The first tangible proof that James was alive came when his captors provided emailed answers to three questions that only he would know.
The brother of a journalist murdered by ISIS killer Jihadi John has told a terror trial how he watched the clip of his sibling being beheaded ‘once or twice’, saying the footage is ‘burned into my brain’.
James’ brother Michael Foley also testified, saying that he watched the clip of his sibling being beheaded ‘once or twice’, and that the footage is ‘burned into my brain’.
He also said ransom demands made by the terror group in 2012 and 2013 – including 100 million Euros and the release of Islamist prisoners – showed they were never serious about sparing his late brother James. The war photographer was executed in Raqqa, Syria, in August 2014 aged 40, with footage of his murder horrifying the world.
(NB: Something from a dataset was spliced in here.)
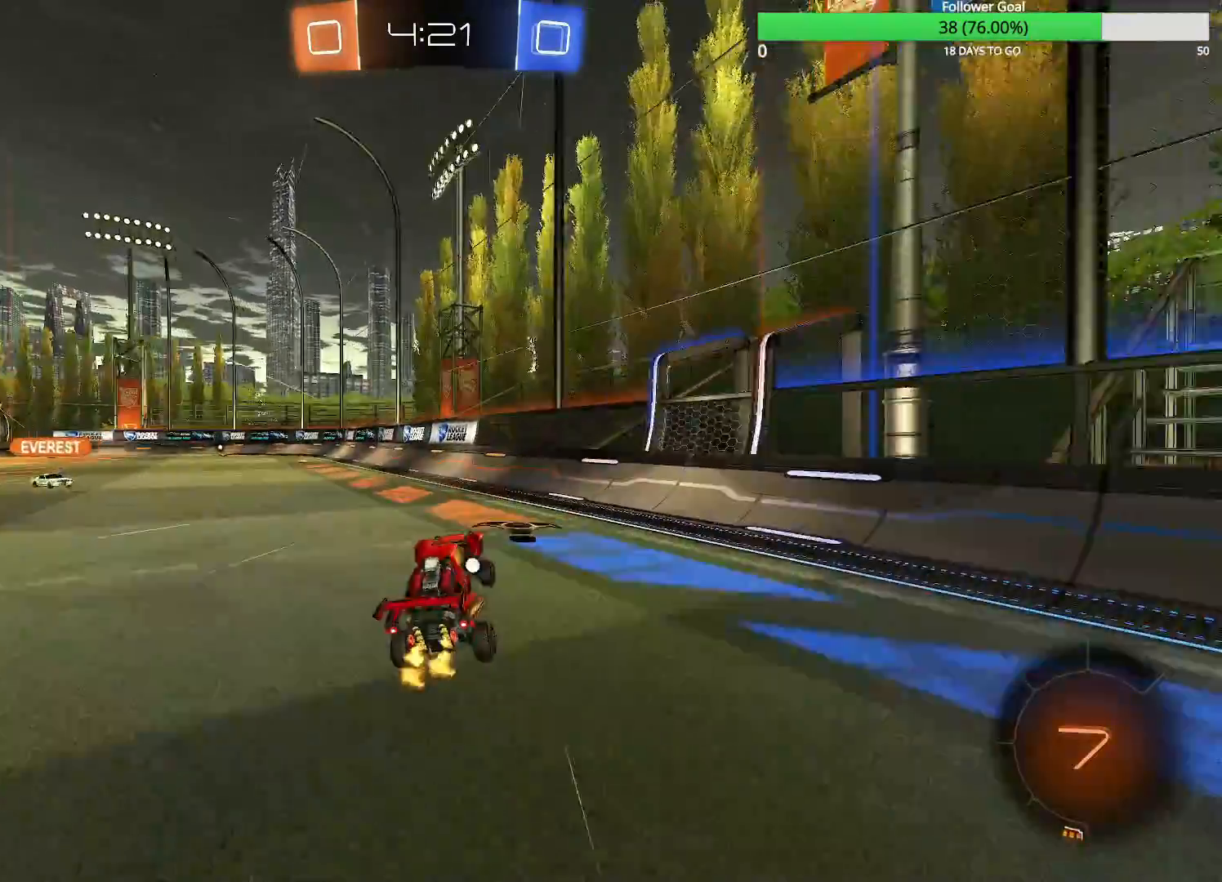
{"dt_ms": 500, "buttons": ["R2"], "left_stick": "center", "right_stick": "center", "events": [[83, "left_stick", "left"], [100, "CIRCLE", "down"], [383, "CIRCLE", "up"], [383, "left_stick", "center"]]}
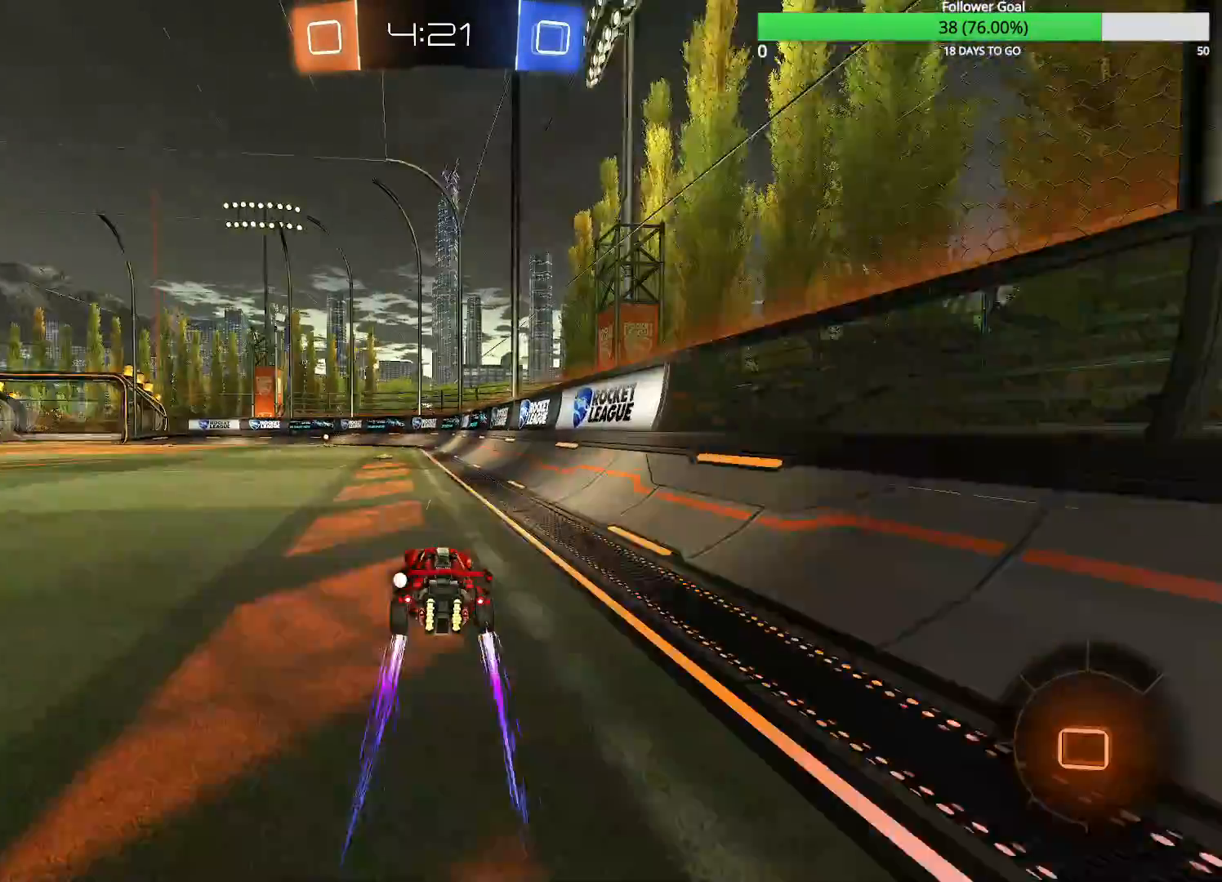
{"dt_ms": 500, "buttons": ["R2"], "left_stick": "center", "right_stick": "center", "events": [[100, "left_stick", "left"], [200, "left_stick", "center"]]}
Michael told the hearing in Alexandria: ‘We had no ability to secure either of those demands. It’s not a reasonable demand. It’s not a negotiation, in my mind.’
He went on to say how he’d first learned of his brother’s death after being called for confirmation by reporters, which was finally provided days later by then-President Barack Obama.
Michael said he went online and watched the video of his brother in an orange jumpsuit and the knife-wielding IS executioner known as ‘Jihadi John.’
‘I watched it once or twice,’ he said. ‘I haven’t seen it since but it’s burned into my brain.’
Last week, his trial was told of the horrific brutality Elsheikh allegedly meted out on prisoners, including ‘going away’ batterings for hostages who’d been freed.
Elsheikh is also said to have beaten one hostage 25 times on learning that it was the unnamed captive’s 25th birthday.
Elsheikh and a longtime friend, Alexenda Kotey, were captured together and brought to Virginia to face trial. Kotey pleaded guilty last year in a plea bargain that calls for a life sentence. His sentencing hearing is scheduled for April 29.
A third Beatle, Mohammed Emwazi, served as executioner in the video of Foley’s execution. Emwazi – better known as ‘Jihadi John’ – was killed in a drone strike in November 2015, and was the face and voice of some of ISIS’s most horrific execution videos.
There have been conflicting statements trial about the existence of a fourth Beatle. An individual previously identified in public discussion as a fourth Beatle, Aine Davis, is serving a prison sentence in Turkey.
Defense lawyers have highlighted the discrepancies over the Beatles’ identities, and say there is insufficient evidence to prove Elsheikh was one of the Beatles who participated in the hostage-taking scheme.
Prosecutors, though, plan to present evidence later in the trial that Elsheikh confessed to his role under questioning from interrogators and in media interviews.